▸ TEXT PROVIDED:
○ ○ ○ ○ ○

It is the scrapping of the 50p top tax rate and the extra 1p on tax that has determined this shift.

The question that must be asked though is too fold.Firstly will the Whitehall savings and closing of the loopholes make up the difference.Secondly will Green taxes just impinge on those that he is trying to help

Saturday, 22 March 2008

The tax cut wars continue


Much is being made of Francis Maude's interviw in the Telegraph this morning.Once again the Tories are under the taxation spotlight.

"The idea that offering tax cuts is an instant route to electoral success is utter rubbish, If the voters think we are taking risks with economic stability and the public services that will be very bad for us."


And adds

The Tories need to reassure the voters that the NHS and schools would be safe with them. "There's almost certainly a lot of waste and we will address that... People want to see the money they spend as taxpayers delivering a better health service


Not what the old guard will want to here but Iain Dale takes further

The debate now needs to be shifted onto the unsustainable levels of public spending. This is not a subject on which the Conservatives need to be defensive. The 1979 election was won in part because people realised the government was spending more than it could afford, and Margaret Thatcher promised to do something about it


Less charitable is Donald Blarney who says of Maude

he repeats the falsehood that the last two elections were lost simply because the Tories promised tax cuts and therefore the electoral calculation is simple: promising tax cuts = inevitable electoral defeat. Putting aside the fact that Maude missed out mentioning the tax cuts promised in 1997 (which are also blamed on the party's landslide defeat that year too), the very notion that a promise of tax cuts per se renders the Tories unelectable is the most arrant piece of dishonest nonsense.

Sunday, 16 March 2008

No tax cuts but let's promote the family-verdict on the Tories Spring Conference

As the Tory spring conference comes to an end in the North East,Philip Hammond, the shadow Treasury chief secretary is inteviewed by the Sunday Telegraph and rules out any wholesale tax cuts in a next Tory Administration.

"When the money's piled up in the pot, then you give it away in tax cuts. It only makes sense to look at this over an economic cycle. You can't look at it in a single year, or even necessarily in a four-year parliament


His comments re affirm pledges made by both David Cameron and George Osbourne over the weekend and again in an inteview with William Hague on this morning's Andrew Marr programme.

○ ○ ○ ○ ○

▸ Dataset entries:
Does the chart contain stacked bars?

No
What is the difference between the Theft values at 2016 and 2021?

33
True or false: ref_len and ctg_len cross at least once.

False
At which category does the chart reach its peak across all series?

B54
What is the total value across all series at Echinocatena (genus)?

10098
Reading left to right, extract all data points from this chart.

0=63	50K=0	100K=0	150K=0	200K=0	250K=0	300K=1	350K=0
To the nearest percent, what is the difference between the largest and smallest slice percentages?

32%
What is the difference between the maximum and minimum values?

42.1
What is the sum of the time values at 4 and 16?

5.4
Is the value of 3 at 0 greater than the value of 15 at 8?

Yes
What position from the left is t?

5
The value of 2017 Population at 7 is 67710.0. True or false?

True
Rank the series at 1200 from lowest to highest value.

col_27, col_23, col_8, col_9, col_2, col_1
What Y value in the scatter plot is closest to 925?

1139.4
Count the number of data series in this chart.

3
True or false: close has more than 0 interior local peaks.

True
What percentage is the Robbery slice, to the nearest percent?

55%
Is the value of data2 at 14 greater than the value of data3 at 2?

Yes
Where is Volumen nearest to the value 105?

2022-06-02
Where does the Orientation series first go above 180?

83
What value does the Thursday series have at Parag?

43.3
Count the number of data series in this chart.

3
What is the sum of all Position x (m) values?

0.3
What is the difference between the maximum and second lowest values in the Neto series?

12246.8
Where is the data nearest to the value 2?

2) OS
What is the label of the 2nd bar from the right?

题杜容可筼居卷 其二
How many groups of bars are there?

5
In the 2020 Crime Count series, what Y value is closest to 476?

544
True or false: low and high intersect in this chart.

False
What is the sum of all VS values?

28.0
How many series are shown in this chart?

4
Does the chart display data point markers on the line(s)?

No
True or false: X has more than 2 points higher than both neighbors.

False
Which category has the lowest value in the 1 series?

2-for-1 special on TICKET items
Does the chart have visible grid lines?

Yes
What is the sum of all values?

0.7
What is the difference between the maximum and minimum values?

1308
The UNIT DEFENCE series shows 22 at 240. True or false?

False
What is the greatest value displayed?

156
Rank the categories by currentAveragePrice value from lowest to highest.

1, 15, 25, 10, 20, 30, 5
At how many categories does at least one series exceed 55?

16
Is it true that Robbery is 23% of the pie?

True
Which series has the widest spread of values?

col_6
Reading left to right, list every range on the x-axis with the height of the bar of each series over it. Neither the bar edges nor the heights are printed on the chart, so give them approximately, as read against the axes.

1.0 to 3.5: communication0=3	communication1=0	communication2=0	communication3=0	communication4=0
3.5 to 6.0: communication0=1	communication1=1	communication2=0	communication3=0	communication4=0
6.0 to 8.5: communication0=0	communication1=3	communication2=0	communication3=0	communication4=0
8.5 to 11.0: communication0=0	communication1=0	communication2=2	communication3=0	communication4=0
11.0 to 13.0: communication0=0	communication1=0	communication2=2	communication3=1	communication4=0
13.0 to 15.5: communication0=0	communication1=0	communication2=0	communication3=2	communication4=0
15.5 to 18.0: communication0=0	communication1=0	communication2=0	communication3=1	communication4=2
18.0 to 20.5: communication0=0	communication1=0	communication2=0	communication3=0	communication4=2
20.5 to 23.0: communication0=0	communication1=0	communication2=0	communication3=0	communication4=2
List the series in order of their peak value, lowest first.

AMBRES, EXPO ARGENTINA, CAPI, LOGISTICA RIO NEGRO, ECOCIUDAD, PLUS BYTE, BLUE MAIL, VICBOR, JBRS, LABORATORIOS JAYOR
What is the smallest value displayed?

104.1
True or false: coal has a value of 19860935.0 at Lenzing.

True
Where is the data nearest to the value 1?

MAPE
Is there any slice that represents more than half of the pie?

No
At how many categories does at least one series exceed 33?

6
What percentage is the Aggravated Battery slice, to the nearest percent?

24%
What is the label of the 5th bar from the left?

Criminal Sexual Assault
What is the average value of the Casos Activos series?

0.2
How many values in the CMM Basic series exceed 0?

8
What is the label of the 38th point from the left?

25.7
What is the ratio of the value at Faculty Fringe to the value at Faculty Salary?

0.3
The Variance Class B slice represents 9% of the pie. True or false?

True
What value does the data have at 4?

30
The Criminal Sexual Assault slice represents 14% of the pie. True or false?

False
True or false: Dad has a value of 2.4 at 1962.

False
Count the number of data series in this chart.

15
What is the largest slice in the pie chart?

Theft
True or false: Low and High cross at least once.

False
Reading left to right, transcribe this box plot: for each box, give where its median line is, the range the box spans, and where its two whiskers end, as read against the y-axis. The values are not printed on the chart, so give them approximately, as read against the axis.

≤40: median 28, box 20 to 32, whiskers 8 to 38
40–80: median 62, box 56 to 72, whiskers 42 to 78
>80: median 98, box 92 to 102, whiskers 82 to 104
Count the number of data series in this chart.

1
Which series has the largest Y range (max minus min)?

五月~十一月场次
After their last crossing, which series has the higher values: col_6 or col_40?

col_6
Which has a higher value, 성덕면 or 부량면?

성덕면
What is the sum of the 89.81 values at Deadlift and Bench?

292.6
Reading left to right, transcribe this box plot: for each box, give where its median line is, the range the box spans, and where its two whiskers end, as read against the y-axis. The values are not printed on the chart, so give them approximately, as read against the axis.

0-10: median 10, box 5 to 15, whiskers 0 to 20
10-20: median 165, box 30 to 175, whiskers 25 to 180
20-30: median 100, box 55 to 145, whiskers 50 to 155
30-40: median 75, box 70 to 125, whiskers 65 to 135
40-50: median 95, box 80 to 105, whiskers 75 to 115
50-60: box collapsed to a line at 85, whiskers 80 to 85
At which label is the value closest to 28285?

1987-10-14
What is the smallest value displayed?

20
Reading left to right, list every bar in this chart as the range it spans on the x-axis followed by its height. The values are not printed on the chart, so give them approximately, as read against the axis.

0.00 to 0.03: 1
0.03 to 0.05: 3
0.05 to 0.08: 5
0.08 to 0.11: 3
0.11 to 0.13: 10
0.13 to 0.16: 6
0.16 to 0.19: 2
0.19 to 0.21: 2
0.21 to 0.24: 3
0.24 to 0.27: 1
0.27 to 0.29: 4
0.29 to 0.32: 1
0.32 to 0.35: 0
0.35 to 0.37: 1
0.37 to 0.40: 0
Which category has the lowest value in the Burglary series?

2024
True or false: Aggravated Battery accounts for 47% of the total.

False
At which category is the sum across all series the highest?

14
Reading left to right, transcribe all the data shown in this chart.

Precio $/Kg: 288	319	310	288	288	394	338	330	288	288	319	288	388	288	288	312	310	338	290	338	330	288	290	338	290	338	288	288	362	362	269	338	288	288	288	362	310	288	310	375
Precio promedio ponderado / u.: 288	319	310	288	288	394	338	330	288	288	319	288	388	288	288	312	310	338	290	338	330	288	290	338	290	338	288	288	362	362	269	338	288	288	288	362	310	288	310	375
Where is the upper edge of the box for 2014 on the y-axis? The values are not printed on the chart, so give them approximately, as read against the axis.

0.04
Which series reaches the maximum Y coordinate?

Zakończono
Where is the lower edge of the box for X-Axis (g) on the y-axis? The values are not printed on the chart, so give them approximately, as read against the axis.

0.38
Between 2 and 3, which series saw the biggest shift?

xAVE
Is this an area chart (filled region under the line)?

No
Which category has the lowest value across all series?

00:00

○ ○ ○ ○ ○

▸ PARTS OF THE EXERCISE:
1. According to the tax policy blog text, which newspaper interviewed Philip Hammond during the Tory spring conference?
2. Write a continuation of the tax policy blog text, starting after its final sentence.

▸ PER-TASK ANSWERS:
1. The Sunday Telegraph.

2.
Iain Martin is a little to say the least disappointed pointing out

It took Britain just six years to win the Second World War. The lack of ambition on this subject is breathtaking.
There will be many a Tory activist, and more than a few members of the shadow cabinet, reading Hammond's words on tax and getting very angry


Generally though the spring conference seems to have gone well.The big theme was the family,Cameron following uo his appearance on ITN with a speach in which he affirms

My ambition is to make Britain more family-friendly. To make our country a better place to bring up children. Not just because it's the right thing to do, not just because my family is the most important thing in my life, but because families should be the most important thing in our country's life.


Something that will go down down in the Blue rinse brigade.

Although not in all quarters,

I'm not convinced about David Cameron's "family friendly" agenda that dominated his speech at the end of the conference.
Obviously he thinks it's a vote winner. But I thought it was rather odd that the Tory leader promised to spend £200 million on recruiting more health visitors and at the same time told his party they would have to get used to saying no more often than yes to spending pledges.
says Jon Craig

And over at the Sindy Cole Morton asks whether Cameron will regret placing tots in the frontline?

As he points out

Gordon Brown wouldn't feel comfortable with any of it. Both as a politician and a man he seems to have benefited enormously from having a wife and two children – although there has been suffering too, in the death of their first-born, Jennifer. Mr Brown has a son with cystic fibrosis but he has never allowed his family to be filmed or photographed, except for official portraits.